Directive:
Count the lines in the entries that contain the string "Салат" and give only that number.

----

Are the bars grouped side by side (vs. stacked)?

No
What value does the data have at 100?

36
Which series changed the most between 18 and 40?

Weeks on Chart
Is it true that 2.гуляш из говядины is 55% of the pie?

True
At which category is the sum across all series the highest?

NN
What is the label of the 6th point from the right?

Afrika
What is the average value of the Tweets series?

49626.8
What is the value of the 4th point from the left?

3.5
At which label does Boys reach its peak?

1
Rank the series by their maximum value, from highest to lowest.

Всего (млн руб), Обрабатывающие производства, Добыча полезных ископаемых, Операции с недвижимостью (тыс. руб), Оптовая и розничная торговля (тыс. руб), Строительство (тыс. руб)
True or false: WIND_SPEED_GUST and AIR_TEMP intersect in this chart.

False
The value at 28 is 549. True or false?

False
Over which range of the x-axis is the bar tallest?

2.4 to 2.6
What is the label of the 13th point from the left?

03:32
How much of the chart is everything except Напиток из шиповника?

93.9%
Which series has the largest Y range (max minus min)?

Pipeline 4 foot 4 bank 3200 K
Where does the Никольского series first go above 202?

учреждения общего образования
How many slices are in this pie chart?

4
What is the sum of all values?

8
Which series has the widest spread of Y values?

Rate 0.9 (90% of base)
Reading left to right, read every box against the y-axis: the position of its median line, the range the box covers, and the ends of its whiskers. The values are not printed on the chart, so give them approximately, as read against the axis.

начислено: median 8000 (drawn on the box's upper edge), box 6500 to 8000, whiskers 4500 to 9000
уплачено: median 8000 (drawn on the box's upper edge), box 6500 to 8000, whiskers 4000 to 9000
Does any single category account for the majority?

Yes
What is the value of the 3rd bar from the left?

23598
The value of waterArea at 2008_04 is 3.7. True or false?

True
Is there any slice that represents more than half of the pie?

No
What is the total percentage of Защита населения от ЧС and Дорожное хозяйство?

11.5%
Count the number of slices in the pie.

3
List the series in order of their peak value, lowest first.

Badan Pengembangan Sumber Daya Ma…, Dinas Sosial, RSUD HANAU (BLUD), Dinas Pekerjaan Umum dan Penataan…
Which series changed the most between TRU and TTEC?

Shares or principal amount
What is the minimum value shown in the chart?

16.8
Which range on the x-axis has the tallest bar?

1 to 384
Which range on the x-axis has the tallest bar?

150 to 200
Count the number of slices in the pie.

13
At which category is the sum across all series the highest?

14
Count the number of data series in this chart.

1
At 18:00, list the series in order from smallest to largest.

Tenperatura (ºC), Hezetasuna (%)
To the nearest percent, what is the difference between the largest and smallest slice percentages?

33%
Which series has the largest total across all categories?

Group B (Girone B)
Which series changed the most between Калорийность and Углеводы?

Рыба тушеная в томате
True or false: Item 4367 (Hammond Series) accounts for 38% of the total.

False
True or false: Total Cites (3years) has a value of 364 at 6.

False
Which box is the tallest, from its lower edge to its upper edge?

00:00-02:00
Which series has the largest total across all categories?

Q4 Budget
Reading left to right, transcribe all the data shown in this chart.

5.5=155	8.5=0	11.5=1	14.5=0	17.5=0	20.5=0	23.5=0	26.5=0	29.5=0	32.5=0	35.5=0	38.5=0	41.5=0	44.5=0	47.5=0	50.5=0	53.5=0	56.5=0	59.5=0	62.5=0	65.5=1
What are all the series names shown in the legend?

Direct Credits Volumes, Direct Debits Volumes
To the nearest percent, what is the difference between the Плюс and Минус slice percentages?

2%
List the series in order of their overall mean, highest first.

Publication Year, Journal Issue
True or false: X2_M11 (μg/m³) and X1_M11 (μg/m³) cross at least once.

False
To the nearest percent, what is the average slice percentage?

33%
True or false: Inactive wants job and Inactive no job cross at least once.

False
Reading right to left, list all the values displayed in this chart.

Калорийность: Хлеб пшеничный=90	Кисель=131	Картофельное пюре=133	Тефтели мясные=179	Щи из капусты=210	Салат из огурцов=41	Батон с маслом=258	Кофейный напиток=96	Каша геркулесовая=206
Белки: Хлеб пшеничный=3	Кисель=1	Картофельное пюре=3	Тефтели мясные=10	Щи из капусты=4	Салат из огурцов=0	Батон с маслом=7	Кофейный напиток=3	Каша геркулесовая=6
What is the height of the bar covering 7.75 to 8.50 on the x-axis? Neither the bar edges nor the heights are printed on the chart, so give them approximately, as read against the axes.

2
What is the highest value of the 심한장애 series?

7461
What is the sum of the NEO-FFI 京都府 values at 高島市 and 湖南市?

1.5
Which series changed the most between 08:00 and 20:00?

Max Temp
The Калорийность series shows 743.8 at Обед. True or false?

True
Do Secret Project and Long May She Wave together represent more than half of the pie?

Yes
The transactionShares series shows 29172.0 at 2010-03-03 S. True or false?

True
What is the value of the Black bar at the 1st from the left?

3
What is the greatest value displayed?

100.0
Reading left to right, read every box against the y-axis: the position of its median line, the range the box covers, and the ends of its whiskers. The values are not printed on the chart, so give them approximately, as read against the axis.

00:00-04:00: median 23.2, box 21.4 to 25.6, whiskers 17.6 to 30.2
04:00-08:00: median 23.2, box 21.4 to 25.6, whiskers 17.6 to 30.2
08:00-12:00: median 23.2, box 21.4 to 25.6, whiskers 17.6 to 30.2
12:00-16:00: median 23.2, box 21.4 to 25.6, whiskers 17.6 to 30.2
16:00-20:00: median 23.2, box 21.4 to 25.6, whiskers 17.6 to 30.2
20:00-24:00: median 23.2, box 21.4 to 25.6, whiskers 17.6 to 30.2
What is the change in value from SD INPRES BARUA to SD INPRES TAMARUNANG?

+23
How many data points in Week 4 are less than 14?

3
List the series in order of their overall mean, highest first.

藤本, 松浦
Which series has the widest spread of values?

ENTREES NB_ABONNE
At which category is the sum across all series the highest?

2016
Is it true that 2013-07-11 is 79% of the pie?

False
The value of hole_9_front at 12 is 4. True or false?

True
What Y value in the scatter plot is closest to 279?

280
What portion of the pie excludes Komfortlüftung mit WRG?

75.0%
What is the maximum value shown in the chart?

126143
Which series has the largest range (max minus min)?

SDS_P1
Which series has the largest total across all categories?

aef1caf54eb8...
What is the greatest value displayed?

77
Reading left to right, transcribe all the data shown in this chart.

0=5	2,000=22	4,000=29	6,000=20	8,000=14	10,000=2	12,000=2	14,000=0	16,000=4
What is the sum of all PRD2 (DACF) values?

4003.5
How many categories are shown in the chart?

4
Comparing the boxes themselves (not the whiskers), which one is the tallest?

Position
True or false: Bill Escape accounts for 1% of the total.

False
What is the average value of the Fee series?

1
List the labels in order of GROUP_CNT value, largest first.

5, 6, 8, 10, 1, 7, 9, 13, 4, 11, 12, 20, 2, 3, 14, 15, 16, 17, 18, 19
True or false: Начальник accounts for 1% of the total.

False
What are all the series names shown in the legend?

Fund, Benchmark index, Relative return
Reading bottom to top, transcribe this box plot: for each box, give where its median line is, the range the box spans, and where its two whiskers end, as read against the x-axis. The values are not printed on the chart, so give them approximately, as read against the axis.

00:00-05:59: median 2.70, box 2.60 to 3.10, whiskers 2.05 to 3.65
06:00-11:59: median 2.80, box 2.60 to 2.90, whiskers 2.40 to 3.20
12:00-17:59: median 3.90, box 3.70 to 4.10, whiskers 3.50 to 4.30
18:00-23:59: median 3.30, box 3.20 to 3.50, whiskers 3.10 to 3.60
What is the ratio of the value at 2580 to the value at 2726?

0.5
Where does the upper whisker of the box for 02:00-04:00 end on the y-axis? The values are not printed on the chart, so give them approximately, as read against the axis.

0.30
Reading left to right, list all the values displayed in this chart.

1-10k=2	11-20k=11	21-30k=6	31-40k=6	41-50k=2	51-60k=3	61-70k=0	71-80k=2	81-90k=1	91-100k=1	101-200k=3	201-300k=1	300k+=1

----

Answer box:
2